*Exercise aim*:
Repeat the records below exactly, leaving out every picture.

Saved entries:
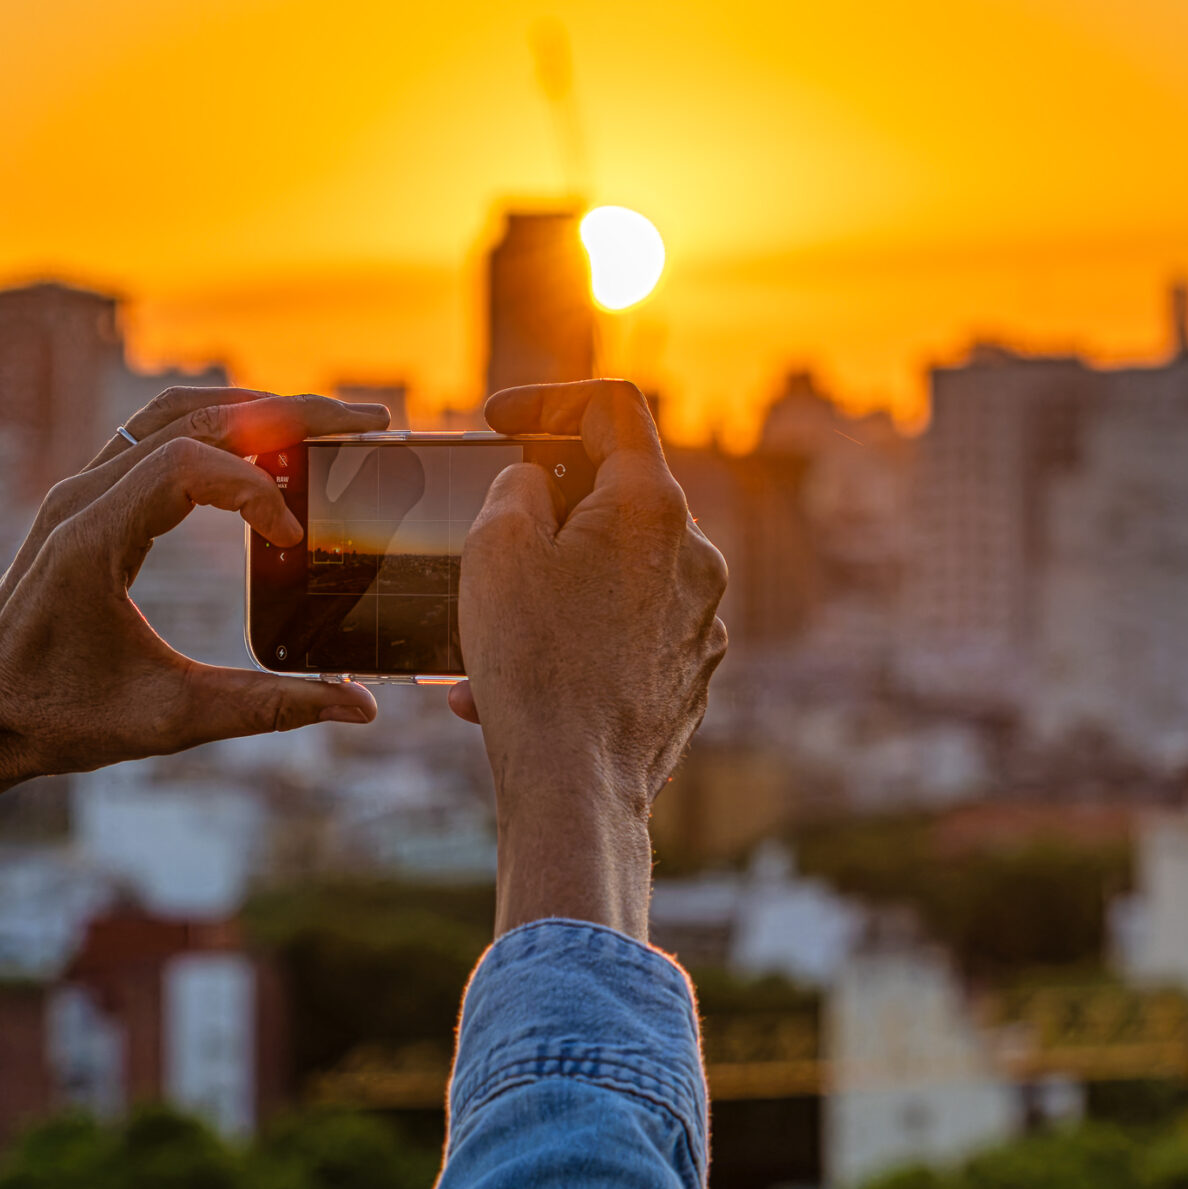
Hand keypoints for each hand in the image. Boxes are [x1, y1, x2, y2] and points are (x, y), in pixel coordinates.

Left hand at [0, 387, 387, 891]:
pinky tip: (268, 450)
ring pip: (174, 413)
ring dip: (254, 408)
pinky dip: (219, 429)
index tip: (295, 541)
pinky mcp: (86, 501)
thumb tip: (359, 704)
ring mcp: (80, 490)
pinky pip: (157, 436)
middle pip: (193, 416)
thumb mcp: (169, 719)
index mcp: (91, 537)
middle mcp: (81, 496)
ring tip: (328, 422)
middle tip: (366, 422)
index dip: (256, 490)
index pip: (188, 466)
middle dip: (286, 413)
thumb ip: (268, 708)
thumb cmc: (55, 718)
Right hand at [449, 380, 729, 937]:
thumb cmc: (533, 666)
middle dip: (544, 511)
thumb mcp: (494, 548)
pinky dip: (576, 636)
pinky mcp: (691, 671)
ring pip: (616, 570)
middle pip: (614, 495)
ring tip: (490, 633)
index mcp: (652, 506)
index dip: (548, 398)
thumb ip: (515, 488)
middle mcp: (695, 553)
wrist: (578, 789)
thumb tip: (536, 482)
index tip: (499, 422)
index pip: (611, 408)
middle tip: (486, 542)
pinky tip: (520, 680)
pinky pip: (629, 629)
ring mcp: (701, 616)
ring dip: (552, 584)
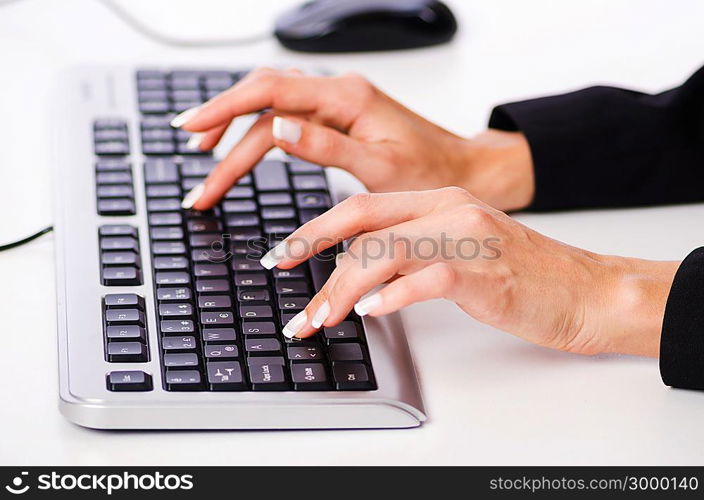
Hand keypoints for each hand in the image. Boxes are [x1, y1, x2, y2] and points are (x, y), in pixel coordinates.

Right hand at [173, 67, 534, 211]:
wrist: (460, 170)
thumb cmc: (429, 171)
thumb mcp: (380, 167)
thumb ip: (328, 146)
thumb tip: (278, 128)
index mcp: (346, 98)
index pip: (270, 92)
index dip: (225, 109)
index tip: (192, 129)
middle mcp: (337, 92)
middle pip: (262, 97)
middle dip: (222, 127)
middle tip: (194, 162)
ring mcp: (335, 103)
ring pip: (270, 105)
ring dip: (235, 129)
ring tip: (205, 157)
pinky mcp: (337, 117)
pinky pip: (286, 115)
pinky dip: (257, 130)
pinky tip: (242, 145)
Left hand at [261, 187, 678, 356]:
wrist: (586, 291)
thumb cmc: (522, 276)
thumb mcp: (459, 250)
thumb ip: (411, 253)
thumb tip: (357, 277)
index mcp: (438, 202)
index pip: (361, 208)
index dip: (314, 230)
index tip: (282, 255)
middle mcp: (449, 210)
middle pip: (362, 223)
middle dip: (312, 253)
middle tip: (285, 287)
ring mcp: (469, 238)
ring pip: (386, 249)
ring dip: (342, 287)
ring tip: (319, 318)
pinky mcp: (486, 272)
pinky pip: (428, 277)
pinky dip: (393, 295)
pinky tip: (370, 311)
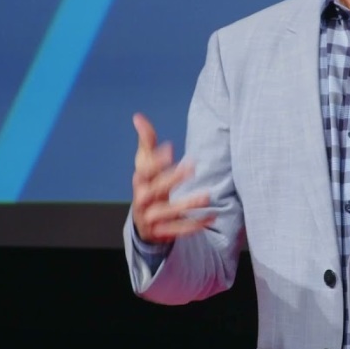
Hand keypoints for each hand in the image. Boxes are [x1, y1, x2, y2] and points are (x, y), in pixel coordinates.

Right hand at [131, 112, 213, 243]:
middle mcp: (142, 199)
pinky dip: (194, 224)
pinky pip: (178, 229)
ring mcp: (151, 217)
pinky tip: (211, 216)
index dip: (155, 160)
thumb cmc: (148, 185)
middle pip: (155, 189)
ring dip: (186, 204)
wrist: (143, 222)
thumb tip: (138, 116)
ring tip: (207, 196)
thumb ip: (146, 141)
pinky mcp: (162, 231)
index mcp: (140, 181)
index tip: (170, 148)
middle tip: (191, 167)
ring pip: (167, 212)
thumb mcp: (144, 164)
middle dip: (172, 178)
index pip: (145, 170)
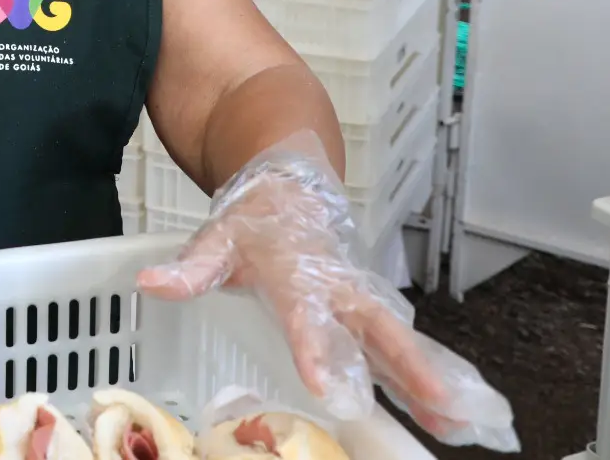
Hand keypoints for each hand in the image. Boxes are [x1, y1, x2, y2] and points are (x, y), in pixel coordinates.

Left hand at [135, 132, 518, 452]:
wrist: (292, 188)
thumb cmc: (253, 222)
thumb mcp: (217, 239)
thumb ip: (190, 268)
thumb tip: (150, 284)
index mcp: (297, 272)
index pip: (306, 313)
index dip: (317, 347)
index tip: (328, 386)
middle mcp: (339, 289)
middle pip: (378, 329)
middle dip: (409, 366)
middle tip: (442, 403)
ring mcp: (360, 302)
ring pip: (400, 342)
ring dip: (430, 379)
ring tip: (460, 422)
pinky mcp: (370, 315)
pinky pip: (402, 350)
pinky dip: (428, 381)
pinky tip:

*Response*:
Hand keypoints for each hand in the image. Boxes are [x1, y1, x2, y2] and points are (x, y), in pixel coordinates.

Left hand at [0, 387, 387, 891]:
pinky tip: (268, 450)
ring pip: (174, 413)
ring dip: (254, 408)
pinky dip: (219, 429)
index tip: (295, 541)
pinky mcp: (86, 501)
thumb tip: (359, 704)
ring mcp: (80, 490)
pinky pip: (157, 436)
middle pip: (193, 416)
thumb mcp: (169, 719)
index mcp: (91, 537)
middle mcp: (81, 496)
ring tip: (328, 422)
middle tip: (366, 422)
index dip: (256, 490)
index pip: (188, 466)
middle dip: (286, 413)
thumb ip: (268, 708)
thumb cmc: (55, 718)
Right hand at [449, 380, 729, 937]:
thumb cmc: (533, 666)
middle dip: (544, 511)
thumb mcp: (494, 548)
pinky dip: (576, 636)
pinky mcp: (691, 671)
ring pip: (616, 570)
middle pip: (614, 495)
ring tip: (490, 633)
index mcp: (652, 506)
index dip: (548, 398)
thumb ip: (515, 488)
middle mcp: (695, 553)
wrist: (578, 789)
thumb tip: (536, 482)
index tip: (499, 422)
index pip: (611, 408)
middle tip: (486, 542)
pinky tip: (520, 680)
pinky pip: (629, 629)
ring mcp: (701, 616)
ring dip: (552, 584)
Hand keypoints for each hand in the image. Boxes are [x1, y1, x2, y2] and points are (x, y), in pixel coordinates.

Right hand at [173, 67, 534, 211]:
wrist: (460, 170)
thumb cmc: (429, 171)
thumb mcp: (380, 167)
thumb ip: (328, 146)
thumb tip: (278, 128)
index mcp: (346, 98)
index pip: (270, 92)
index dip: (225, 109)
index tip: (192, 129)
middle mcp: (337, 92)
middle pip: (262, 97)
middle dip: (222, 127)
middle tip: (194, 162)
ring mcp: (335, 103)
ring pip: (270, 105)
ring dip: (235, 129)
ring tip: (205, 157)
pinky mcp: (337, 117)
pinky pip: (286, 115)
pinky dip: (257, 130)
pinky tip: (242, 145)
Left hand at [261, 187, 678, 356]:
wrist: (586, 291)
thumb cmc: (522, 276)
thumb mcp: (459, 250)
thumb ip: (411, 253)
thumb tip: (357, 277)
index mcp: (438, 202)
index pip: (361, 208)
index dip: (314, 230)
index tip: (282, 255)
middle mcp: (449, 210)
middle pip: (362, 223)
middle dip: (312, 253)
middle tip: (285, 287)
ring mcp: (469, 238)
ring pip: (386, 249)
ring dip: (342, 287)
ring tip: (319, 318)
pinky mcp: (486, 272)
pinky pip: (428, 277)
pinky dip: (393, 295)
pinky tip: (370, 311)
Hand keypoints for each hand in the image. Boxes are [x1, y1, x2, y2] and points are (x, y), in pixel coordinates.

Right hand at [131, 112, 213, 243]:
middle mcp: (142, 199)
pinky dip: (194, 224)
pinky pip: (178, 229)
ring mcp: (151, 217)
pinky tip: (211, 216)
index dip: (155, 160)
thumb cmc: (148, 185)
middle pip: (155, 189)
ring dip: (186, 204)
wrist: (143, 222)
thumb tip: (138, 116)
ring tip: (207, 196)
thumb ip: (146, 141)
pinky mcp: (162, 231)
index mcp: (140, 181)
index tip: (170, 148)
middle tip: (191, 167)
ring pip: (167, 212)
thumb mcp: (144, 164)
middle dip: (172, 178)
index pip: (145, 170)
Hand keypoints for each hand in the image. Boxes are [x1, y1, x2, y2] and points are (x, y), in pixel coordinates.

Left hand at [135, 132, 518, 452]:
wrist: (292, 188)
thumb cmc: (253, 222)
thumb mcp: (217, 239)
thumb ip: (190, 268)
thumb tip: (150, 284)
index mcp: (297, 272)
index pip: (306, 313)
index dip: (317, 347)
index tip: (328, 386)
middle mcp: (339, 289)
middle pip: (378, 329)
middle dip: (409, 366)
middle tip: (442, 403)
ring mcp: (360, 302)
ring pip: (400, 342)
ring dip: (430, 379)
ring tip: (460, 422)
pinky mcp: (370, 315)
pinky pip: (402, 350)
pinky dip: (428, 381)
pinky tip:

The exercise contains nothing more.